Nella mente criminale

Il centro focale del racconto è Cobblepot: Farrell porta in scena brillantemente la vicenda umana e criminale del protagonista, una figura che sfrutta la sua incredibile forza di volontà per imporre ciò che desidera di più: essere amato. A ben vedere, The Penguin è una storia d’amore: amore verso il proprio genitore, verso i figli o loro surrogati - in tal senso, è avvincente il rapporto che Oswald crea con il giovane teppistello di strada Victor Aguilar (Rhenzy Feliz) -, verso la famiglia e le proprie radici; spesso, si tratta di un amore malato, perverso, tossico che porta a vedere tutto in maniera distorta.

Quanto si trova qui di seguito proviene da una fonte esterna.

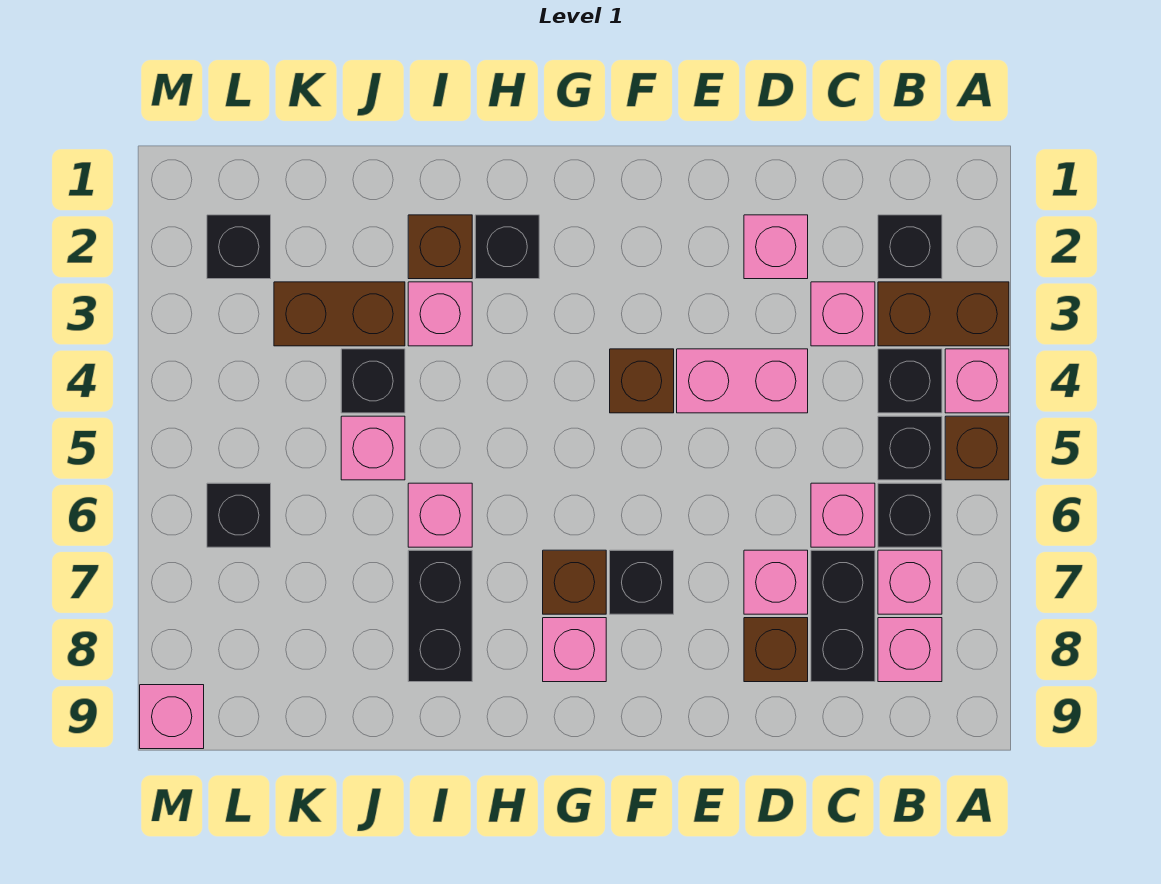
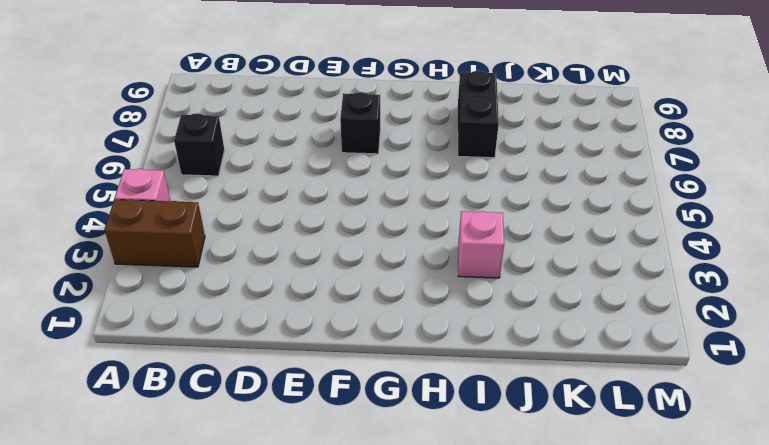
none -> brown brick A5 level 1
none -> black brick B2 level 1
none -> black brick B4 level 1
none -> black brick B5 level 1

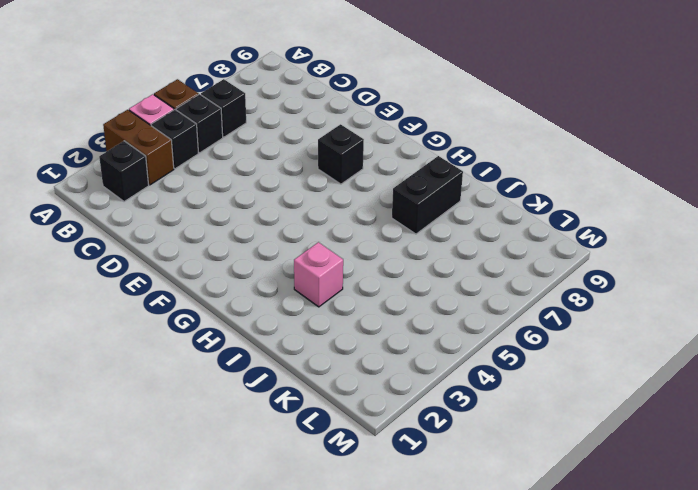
none -> pink brick B7 level 1
none -> pink brick B8 level 1
none -> pink brick C3 level 1
none -> pink brick C6 level 1

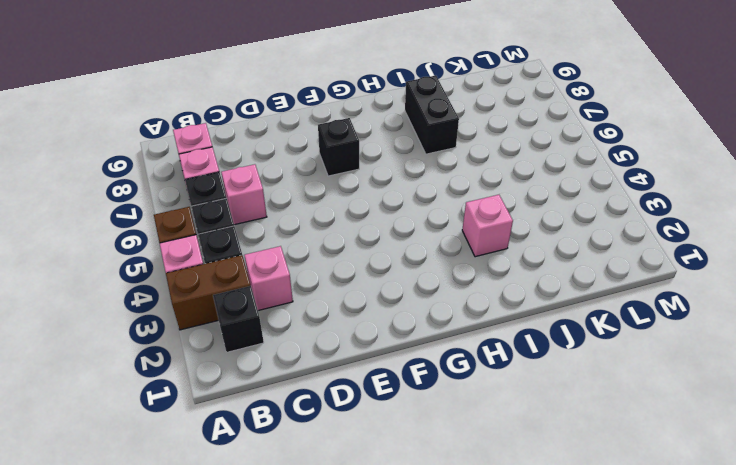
none -> black brick C7:C8 level 1
none -> pink brick D2 level 1
none -> pink brick D4:E4 level 1
none -> pink brick D7 level 1

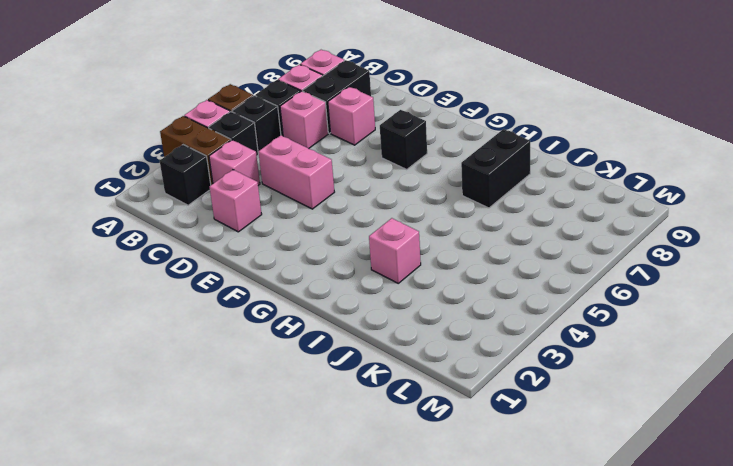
none -> brown brick D8 level 1
none -> brown brick F4 level 1
none -> brown brick G7 level 1
none -> pink brick G8 level 1

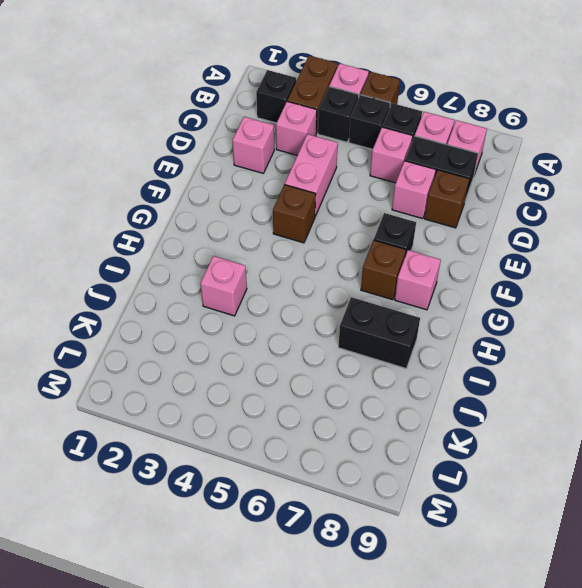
none -> black brick H2 level 1
none -> brown brick I2 level 1
none -> pink brick I6 level 1
none -> brown brick J3:K3 level 1

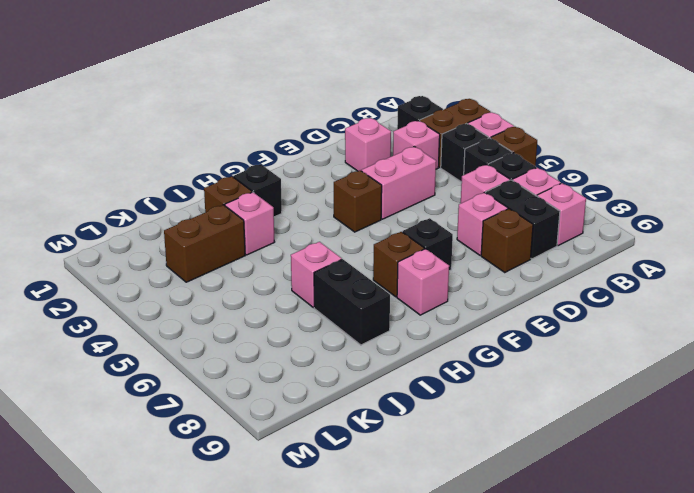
none -> black brick J4 level 1
none -> pink brick J5 level 1
none -> black brick L2 level 1
none -> black brick L6 level 1

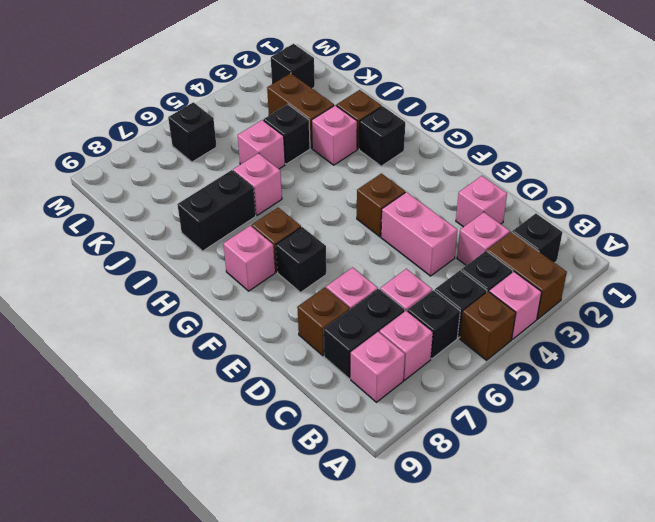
none -> pink brick M9 level 1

Il viaggio tra le menti criminali di Gotham è tortuoso e, grazie ai vari flashback presenti, scopriamo il vissuto dei vari comprimari, cercando di comprenderne - davvero? - le azioni: ma si possono cogliere tutte le sfumature di una persona che ha architettato fratricidi, tradimenti, o impartito morte? Potremmo mai avvicinarci alla sofferenza per le perdite di Victor o alla lucida follia di Sofia? Potremmo mai identificarci in Francis Cobblepot (Deirdee O’Connell), la madre di Oz, donna autoritaria, che ha condizionato la vita del proprio figlio? No, non possiamo. Spettatori. Ecco cosa siamo. Spettatori di una tragedia senza fine, di una scalata verso l’alto che, in realtà, è una caduta verso gli inferi. Senza possibilità di redenzione.

Paint It Black

La showrunner Lauren LeFranc afferra il sogno americano, lo stravolge e lo dipinge con toni oscuri. Non ci sono eroi né cattivi: tutti sono marci, tutti sono colpevoli e i pochi spiragli di salvazione vengono brutalmente cancellati da comportamenti immorali, riprovevoli. Il male striscia per i quartieri di Gotham, si nasconde tra le macerie, tra i palazzi lussuosi e avvelena tutto e tutti. Nel proprio cammino, ogni personaggio si muove con determinazione, alla ricerca di un po’ di pace, libertà (“Voglio essere libera” dice una ormai stremata Sofia sul finale). Purtroppo, sono tutti condannati a condurre una vita di infelicità, in cui la ricerca di una via d’uscita è destinata a fallire miseramente.

Il cast

Oltre a una storia solida, The Penguin può vantare un cast di assoluto valore: ognuno degli attori coinvolti riesce a lasciare il segno sul piccolo schermo, delineando figure di grande spessore, riconoscibili. Su tutti, spicca un Farrell magistrale nel ruolo di uomo combattuto, violento, machiavellico, sempre attento alla sua eleganza pacchiana e alla sua Maserati viola. L’interpretazione dell’attore irlandese è molto vicina a quella iconica di Danny DeVito in Batman Returns, ma resa più personale grazie ai toni più crudi del serial.

Magnetiche sono anche le prove di una Milioti ispirata, a suo agio nei panni della sensuale e pazza Sofia; di una O’Connell centrata e mai sopra le righe nella parte della brutale madre di Oz; e di Feliz, impacciata spalla di Oswald.

Conclusioni

La scelta di affidare la costruzione di un villain degno di nota a una serie televisiva risulta vincente: si è riusciti a dare tridimensionalità a una figura ambigua, a tratti viscida, ma pronta a rubare la scena al Cavaliere Oscuro.

The Penguin è uno spin-off che brilla di luce propria, una storia torbida in cui i demoni interiori emergono in tutta la loro brutalità e alimentano la sete di vendetta dei protagonisti. La narrazione è matura, serrata e lungo le otto puntate di cui si compone il serial non abbiamo registrato alcun passaggio a vuoto o abbassamento di tensione: scene action si alternano a dialoghi di grande impatto, in un’alternanza di ritmi e toni in grado di mantenere sempre vivo l’interesse verso questo noir.